A damped harmonic oscillator has an amplitude that reduces to half in 10 seconds. What will be the amplitude after 30 seconds?

• A. \( \frac{1}{4} \) of original amplitude
• B. \( \frac{1}{8} \) of original amplitude
• C. \( \frac{1}{16} \) of original amplitude
• D. \( \frac{1}{2} \) of original amplitude

Hint:

\textbf{Tip:} In damped SHM, use \( A(t) = A_0 e^{-bt} \); halving time gives exponential decay constant.

Answer 1

The Correct Option is B

To solve this problem, we need to understand the behavior of a damped harmonic oscillator. The amplitude of such an oscillator decreases exponentially over time. The relationship can be expressed as:

\( A(t) = A_0 e^{-\lambda t} \)

where:

• \( A(t) \) is the amplitude at time \( t \).
• \( A_0 \) is the initial amplitude.
• \( \lambda \) is the damping coefficient.
• \( e \) is the base of the natural logarithm.

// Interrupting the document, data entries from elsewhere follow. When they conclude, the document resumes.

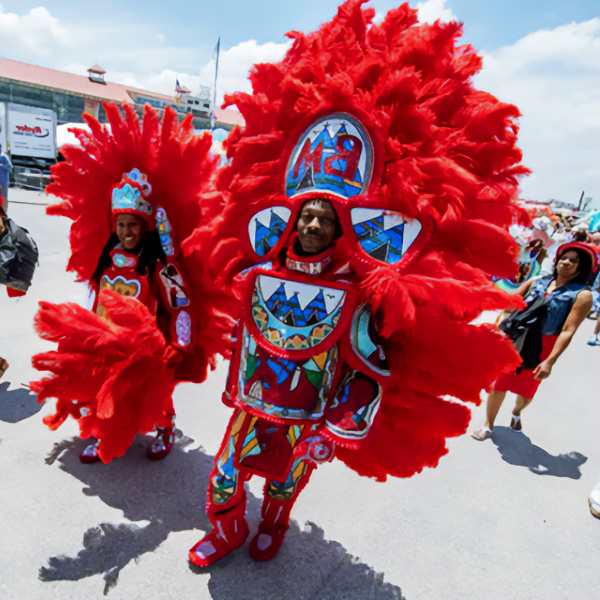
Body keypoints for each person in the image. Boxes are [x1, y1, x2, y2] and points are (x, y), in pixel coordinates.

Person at [187, 0, 528, 566]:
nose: (315, 223)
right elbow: (235, 328)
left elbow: (368, 365)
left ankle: (274, 521)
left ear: (341, 225)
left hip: (306, 414)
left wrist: (340, 423)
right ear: (292, 219)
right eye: (307, 215)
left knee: (282, 482)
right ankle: (224, 531)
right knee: (224, 474)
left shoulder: (355, 291)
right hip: (250, 407)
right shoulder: (260, 271)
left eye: (326, 217)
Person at [31, 103, 228, 465]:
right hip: (107, 336)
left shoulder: (160, 263)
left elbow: (180, 303)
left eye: (133, 224)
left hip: (147, 344)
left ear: (145, 225)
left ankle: (166, 428)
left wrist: (179, 343)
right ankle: (97, 432)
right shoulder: (107, 258)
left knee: (154, 394)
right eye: (121, 224)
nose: (126, 231)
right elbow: (98, 297)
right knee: (100, 387)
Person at [472, 242, 595, 440]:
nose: (567, 262)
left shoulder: (582, 295)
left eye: (574, 261)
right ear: (556, 261)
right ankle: (488, 425)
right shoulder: (537, 281)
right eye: (564, 257)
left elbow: (568, 331)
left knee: (527, 391)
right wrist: (498, 327)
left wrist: (550, 361)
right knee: (499, 383)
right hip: (518, 339)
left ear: (581, 268)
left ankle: (516, 412)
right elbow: (510, 306)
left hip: (543, 347)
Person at [0, 143, 12, 212]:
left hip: (3, 182)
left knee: (4, 198)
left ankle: (4, 213)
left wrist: (1, 165)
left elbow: (10, 167)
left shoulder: (4, 156)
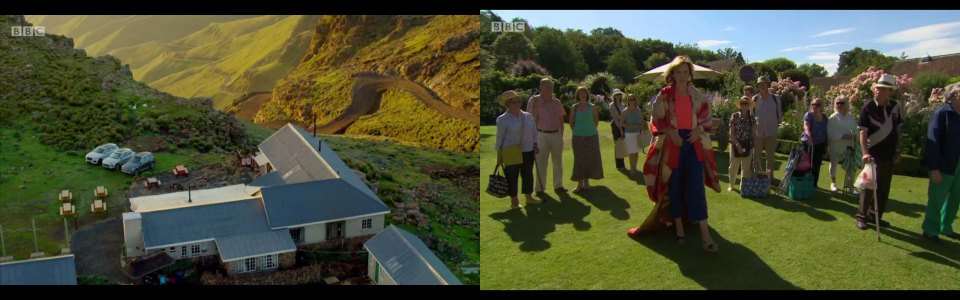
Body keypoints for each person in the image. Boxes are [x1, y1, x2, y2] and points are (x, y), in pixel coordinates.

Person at [627, 56, 721, 252]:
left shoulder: (697, 95)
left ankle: (705, 233)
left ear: (690, 74)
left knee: (696, 187)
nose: (682, 75)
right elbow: (656, 119)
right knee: (675, 185)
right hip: (673, 144)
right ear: (672, 74)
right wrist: (670, 132)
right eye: (678, 72)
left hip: (693, 144)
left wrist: (699, 130)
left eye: (685, 72)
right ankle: (678, 226)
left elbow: (706, 117)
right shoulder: (664, 95)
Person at [856, 74, 903, 230]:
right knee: (868, 187)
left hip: (888, 155)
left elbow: (898, 130)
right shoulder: (868, 107)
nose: (878, 91)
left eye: (882, 89)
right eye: (877, 88)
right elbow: (863, 132)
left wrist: (898, 150)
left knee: (883, 189)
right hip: (873, 155)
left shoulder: (895, 107)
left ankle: (875, 216)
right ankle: (861, 216)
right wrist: (865, 152)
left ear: (889, 92)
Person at [921, 83, 960, 242]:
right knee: (937, 198)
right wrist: (934, 168)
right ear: (954, 95)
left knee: (955, 198)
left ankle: (946, 226)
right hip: (943, 164)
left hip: (958, 164)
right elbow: (933, 141)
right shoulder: (942, 113)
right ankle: (931, 229)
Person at [495, 90, 539, 210]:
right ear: (507, 104)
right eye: (514, 102)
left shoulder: (528, 116)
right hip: (510, 151)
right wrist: (499, 155)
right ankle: (514, 201)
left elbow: (535, 133)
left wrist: (536, 144)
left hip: (528, 150)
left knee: (528, 175)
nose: (517, 104)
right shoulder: (502, 119)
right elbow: (499, 138)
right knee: (512, 177)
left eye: (519, 101)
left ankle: (529, 197)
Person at [526, 78, 567, 195]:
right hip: (541, 134)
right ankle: (540, 189)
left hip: (556, 134)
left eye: (551, 86)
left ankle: (558, 186)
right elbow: (529, 120)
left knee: (557, 162)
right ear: (541, 88)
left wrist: (561, 135)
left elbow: (561, 119)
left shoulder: (557, 102)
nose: (550, 88)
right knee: (541, 162)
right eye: (548, 86)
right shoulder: (534, 101)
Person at [569, 86, 604, 192]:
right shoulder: (574, 107)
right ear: (577, 95)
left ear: (587, 94)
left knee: (589, 159)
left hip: (591, 136)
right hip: (578, 137)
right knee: (579, 160)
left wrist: (589, 130)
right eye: (580, 93)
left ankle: (586, 183)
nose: (582, 95)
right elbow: (571, 122)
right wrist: (578, 131)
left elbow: (596, 121)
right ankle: (579, 184)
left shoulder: (592, 107)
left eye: (584, 93)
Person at [752, 76, 782, 180]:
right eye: (760, 84)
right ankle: (756, 177)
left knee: (770, 157)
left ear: (767, 85)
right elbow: (751, 115)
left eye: (764, 84)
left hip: (771, 132)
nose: (762, 86)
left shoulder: (775, 98)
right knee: (757, 157)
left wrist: (777, 125)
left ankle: (770, 179)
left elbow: (779, 114)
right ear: (758, 86)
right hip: (758, 133)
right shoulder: (754, 99)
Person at [827, 95, 858, 193]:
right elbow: (830, 133)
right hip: (835, 145)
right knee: (834, 163)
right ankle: (833, 183)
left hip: (848, 145)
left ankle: (850, 185)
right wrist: (842, 136)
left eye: (842, 103)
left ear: (846, 104)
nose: (839, 105)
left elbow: (855, 130)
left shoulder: (851, 117)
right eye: (837, 103)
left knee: (850, 165)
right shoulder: (833, 117)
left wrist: (853, 136)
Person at [728, 96, 756, 192]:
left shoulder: (752, 118)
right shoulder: (734, 116)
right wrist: (738, 145)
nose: (744, 105)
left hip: (748, 145)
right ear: (739, 105)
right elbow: (732, 133)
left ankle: (743, 186)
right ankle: (731, 185)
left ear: (749, 106)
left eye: (746, 103)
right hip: (735, 144)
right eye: (742, 103)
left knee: (746, 168)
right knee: (733, 167)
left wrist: (754, 147)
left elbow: (753, 134)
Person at [802, 98, 829, 191]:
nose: (814, 106)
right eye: (813, 104)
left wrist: (827, 143)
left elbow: (827, 131)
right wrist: (808, 134)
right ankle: (804, 182)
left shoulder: (825, 117)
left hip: (821, 143)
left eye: (817, 105)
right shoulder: (808, 115)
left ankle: (814, 184)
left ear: (821, 107)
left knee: (817, 164)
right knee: (806, 164)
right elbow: (806, 125)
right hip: (809, 143)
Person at [620, 93, 647, 174]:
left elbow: (642, 122)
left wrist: (642, 131)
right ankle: (632, 169)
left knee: (636, 151)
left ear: (636, 100)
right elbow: (621, 124)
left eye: (633, 99)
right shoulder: (625, 111)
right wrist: (632, 125)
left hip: (638, 133)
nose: (632, 100)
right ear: (627, 100)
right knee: (632, 152)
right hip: (629, 133)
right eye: (630, 99)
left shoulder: (639, 110)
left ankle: (635, 167)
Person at [608, 89, 627, 170]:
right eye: (617, 94)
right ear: (614, 96)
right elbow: (615, 118)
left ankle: (622, 164)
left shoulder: (623, 104)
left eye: (619, 94)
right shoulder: (612, 105)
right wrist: (620, 128)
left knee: (622, 145)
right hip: (616, 125)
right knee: (618, 144)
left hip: (623, 124)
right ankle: (619, 165)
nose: (618, 96)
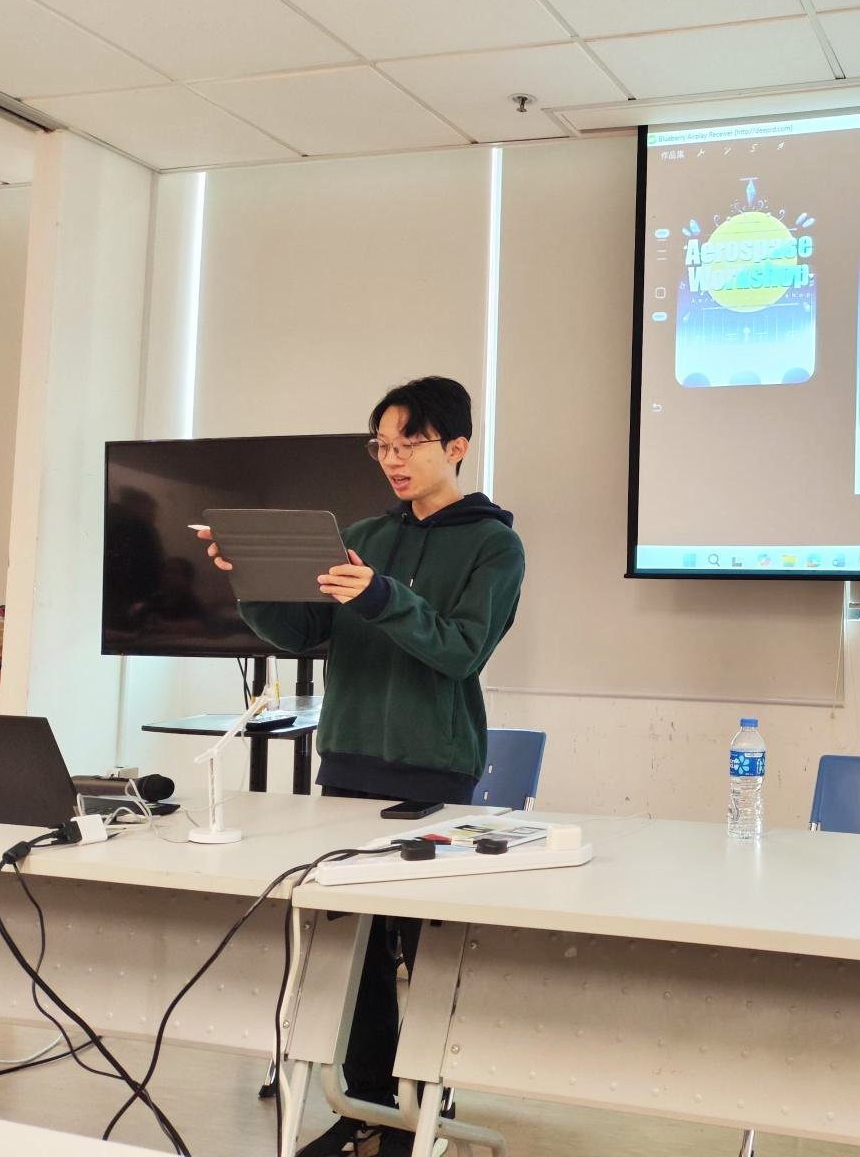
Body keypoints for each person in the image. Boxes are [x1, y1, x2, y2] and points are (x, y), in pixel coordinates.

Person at [198, 376, 524, 1157]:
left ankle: (429, 1110)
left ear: (456, 446)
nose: (392, 459)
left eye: (408, 443)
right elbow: (300, 632)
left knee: (428, 954)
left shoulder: (494, 545)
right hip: (345, 762)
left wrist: (382, 596)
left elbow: (461, 649)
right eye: (381, 446)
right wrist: (250, 577)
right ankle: (367, 1108)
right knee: (355, 957)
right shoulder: (366, 535)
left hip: (431, 771)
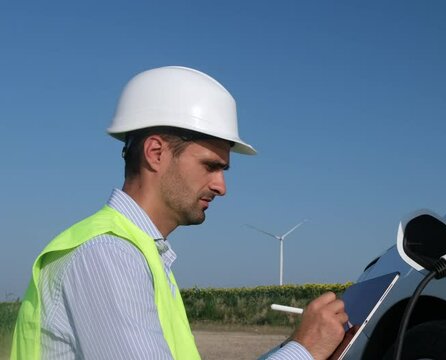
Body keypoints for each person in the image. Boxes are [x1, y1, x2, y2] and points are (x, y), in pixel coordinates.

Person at [11, 66, 348, 360]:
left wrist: (295, 345)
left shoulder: (142, 254)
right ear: (156, 153)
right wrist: (303, 351)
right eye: (211, 166)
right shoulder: (108, 255)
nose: (221, 187)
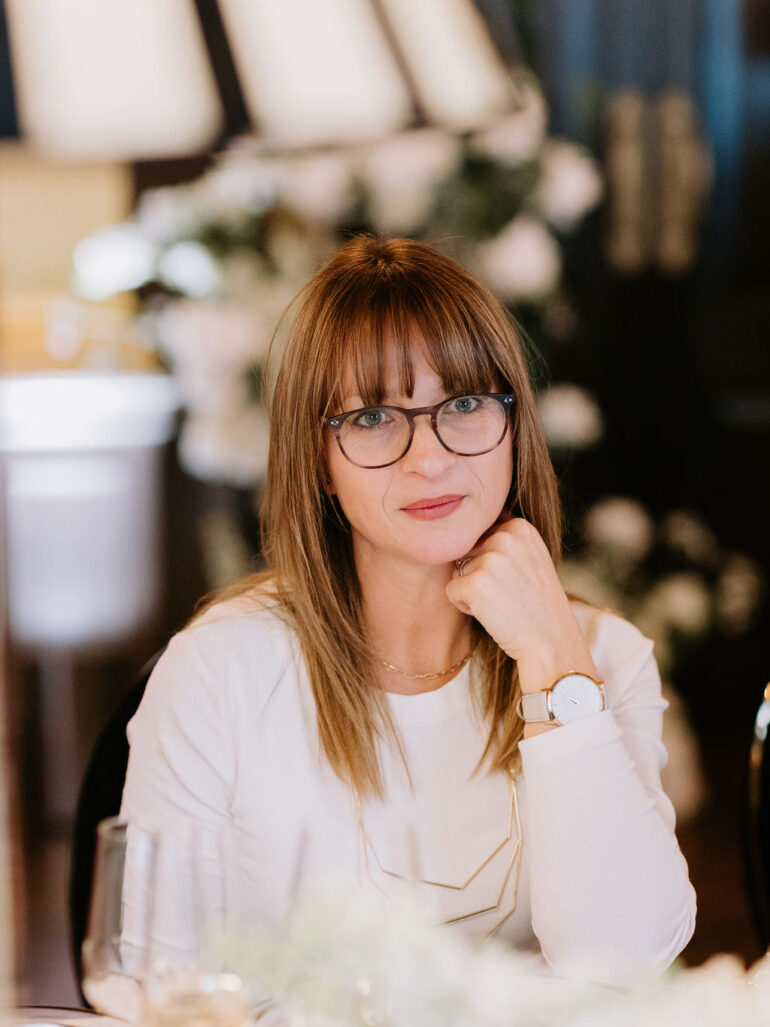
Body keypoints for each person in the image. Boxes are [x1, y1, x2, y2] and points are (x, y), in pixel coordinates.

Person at [121, 235, 695, 987]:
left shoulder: (601, 655)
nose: (430, 458)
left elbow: (625, 962)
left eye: (462, 404)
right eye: (371, 418)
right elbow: (151, 987)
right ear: (317, 462)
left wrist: (554, 656)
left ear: (514, 426)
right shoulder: (220, 670)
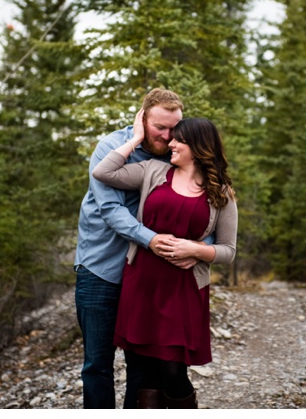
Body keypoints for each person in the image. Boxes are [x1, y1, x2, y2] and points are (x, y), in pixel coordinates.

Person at [92, 111, 237, 409]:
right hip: (142, 282)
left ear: (198, 147)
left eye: (179, 140)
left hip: (181, 290)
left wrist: (195, 250)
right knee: (143, 371)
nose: (170, 143)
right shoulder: (153, 171)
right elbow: (103, 172)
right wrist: (134, 139)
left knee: (173, 371)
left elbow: (228, 251)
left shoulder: (221, 193)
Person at [74, 88, 204, 409]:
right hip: (100, 270)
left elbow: (202, 204)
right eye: (159, 127)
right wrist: (151, 239)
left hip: (147, 277)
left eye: (174, 127)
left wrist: (199, 249)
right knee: (97, 365)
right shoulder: (111, 148)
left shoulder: (176, 156)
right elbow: (111, 210)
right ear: (141, 118)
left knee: (143, 367)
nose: (167, 135)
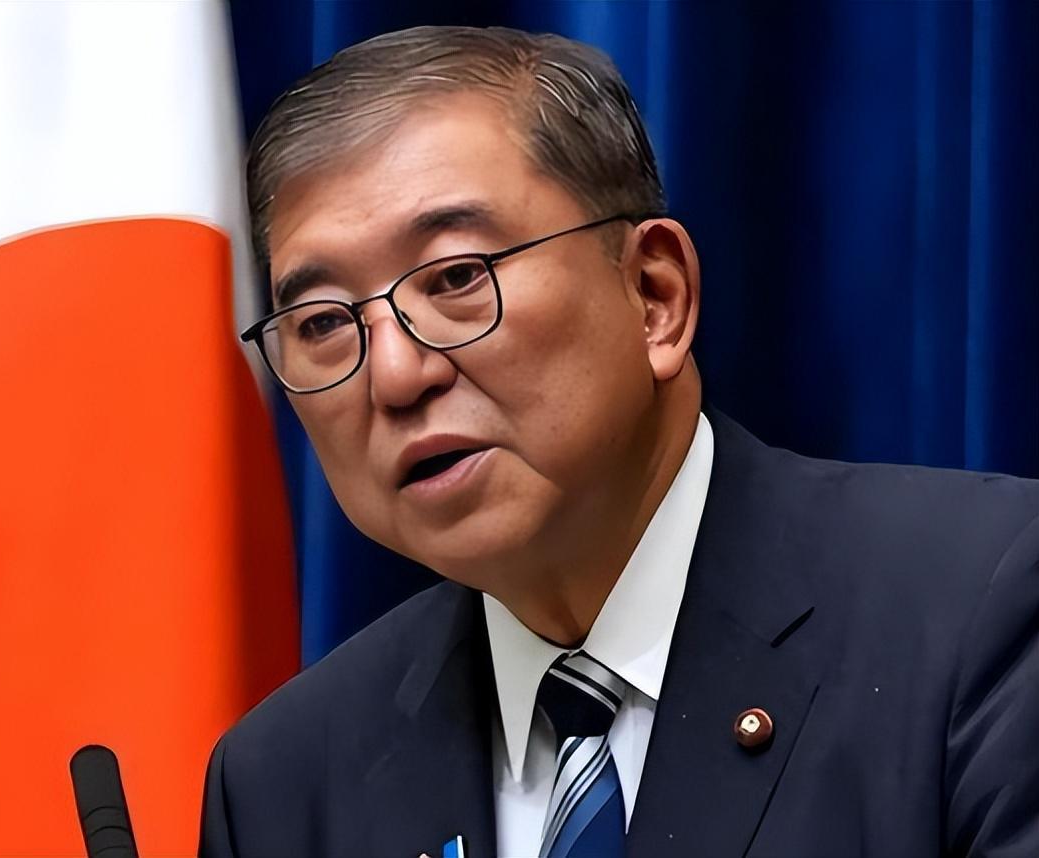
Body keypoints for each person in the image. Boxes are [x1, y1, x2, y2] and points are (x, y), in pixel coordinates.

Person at [199, 25, 1039, 858]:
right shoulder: (284, 785)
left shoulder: (981, 612)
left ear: (654, 296)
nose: (393, 376)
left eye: (457, 277)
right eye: (322, 324)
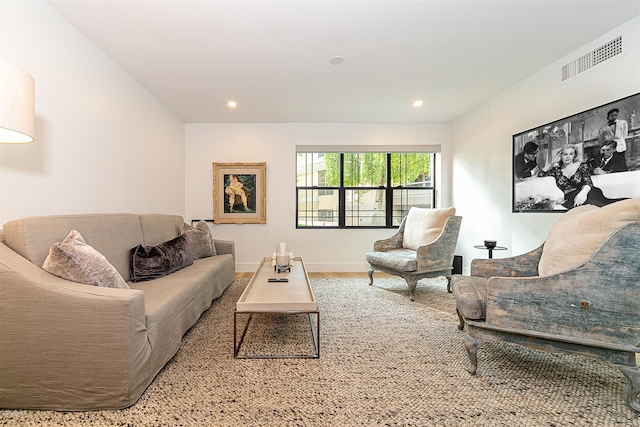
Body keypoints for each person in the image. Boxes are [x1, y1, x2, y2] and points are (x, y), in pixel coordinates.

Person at [539, 144, 623, 209]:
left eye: (571, 154)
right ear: (560, 156)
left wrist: (583, 193)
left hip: (588, 192)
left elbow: (587, 181)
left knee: (612, 205)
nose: (568, 156)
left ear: (574, 155)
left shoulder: (581, 165)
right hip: (570, 197)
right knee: (599, 209)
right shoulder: (556, 170)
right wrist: (552, 163)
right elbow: (541, 174)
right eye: (565, 154)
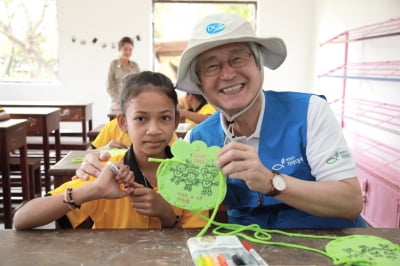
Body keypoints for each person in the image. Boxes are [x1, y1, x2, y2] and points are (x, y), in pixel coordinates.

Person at [75, 14, 365, 229]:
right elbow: (167, 184)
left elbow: (351, 202)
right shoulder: (198, 140)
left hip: (333, 248)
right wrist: (99, 162)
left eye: (237, 59)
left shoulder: (309, 111)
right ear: (200, 83)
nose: (227, 74)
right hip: (246, 253)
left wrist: (272, 182)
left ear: (258, 64)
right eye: (212, 66)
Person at [13, 71, 208, 230]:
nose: (154, 130)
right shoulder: (106, 171)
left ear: (175, 121)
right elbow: (21, 219)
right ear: (123, 123)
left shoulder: (192, 175)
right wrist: (94, 190)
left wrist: (167, 216)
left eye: (164, 118)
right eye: (141, 118)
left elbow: (195, 246)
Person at [107, 36, 140, 112]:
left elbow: (140, 85)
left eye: (130, 50)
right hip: (117, 102)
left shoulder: (135, 66)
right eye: (125, 49)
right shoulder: (114, 64)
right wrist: (121, 100)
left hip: (132, 101)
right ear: (119, 49)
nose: (128, 52)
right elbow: (109, 87)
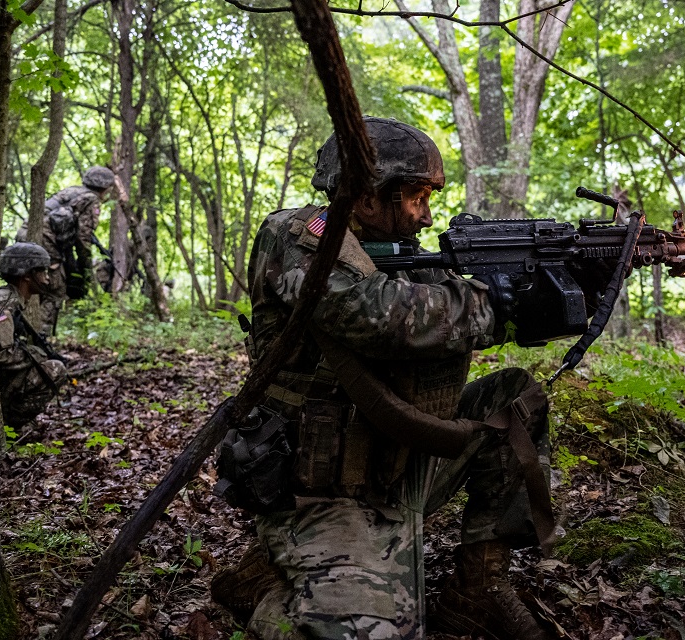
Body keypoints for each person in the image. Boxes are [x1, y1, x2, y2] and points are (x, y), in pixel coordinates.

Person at [211, 117, 570, 640]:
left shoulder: (408, 256)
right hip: (324, 491)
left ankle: (478, 589)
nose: (426, 215)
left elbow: (453, 309)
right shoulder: (298, 236)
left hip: (401, 464)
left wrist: (553, 288)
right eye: (416, 196)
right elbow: (372, 313)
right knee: (372, 631)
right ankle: (272, 590)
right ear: (365, 197)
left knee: (513, 400)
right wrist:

Given that the amplitude reduces to half in 10 seconds, we can write the equation as:

\( \frac{1}{2}A_0 = A_0 e^{-\lambda \times 10} \)

Solving for \( \lambda \):

\( \frac{1}{2} = e^{-10\lambda} \)

Taking the natural logarithm on both sides:

\( \ln\left(\frac{1}{2}\right) = -10\lambda \)

This simplifies to:

\( \lambda = -\frac{\ln\left(\frac{1}{2}\right)}{10} = \frac{\ln(2)}{10} \)

Now, we find the amplitude after 30 seconds. The equation becomes:

\( A(30) = A_0 e^{-\lambda \times 30} \)

Substituting \( \lambda \):

\( A(30) = A_0 e^{-\frac{30 \ln(2)}{10}} = A_0 e^{-3 \ln(2)} \)

Recognizing that \( e^{-\ln(2)} = \frac{1}{2} \), thus \( e^{-3 \ln(2)} = \left(\frac{1}{2}\right)^3 \):

\( A(30) = A_0 \left(\frac{1}{2}\right)^3 = A_0 \times \frac{1}{8} \)

Therefore, the amplitude after 30 seconds will be \( \frac{1}{8} \) of the original amplitude.

Answer 2

Amplitude decays exponentially in damped SHM: \[ A(t) = A_0 e^{-bt} \] Given: \[ A(10) = \frac{A_0}{2} = A_0 e^{-10b} \Rightarrow e^{-10b} = \frac{1}{2} \] Take log: \[ -10b = \ln\left(\frac{1}{2}\right) = -\ln 2 \Rightarrow b = \frac{\ln 2}{10} \]  Find \( A(30) \): \[ A(30) = A_0 e^{-30b} = A_0 e^{-3\ln 2} = A_0 \cdot 2^{-3} = \frac{A_0}{8} \]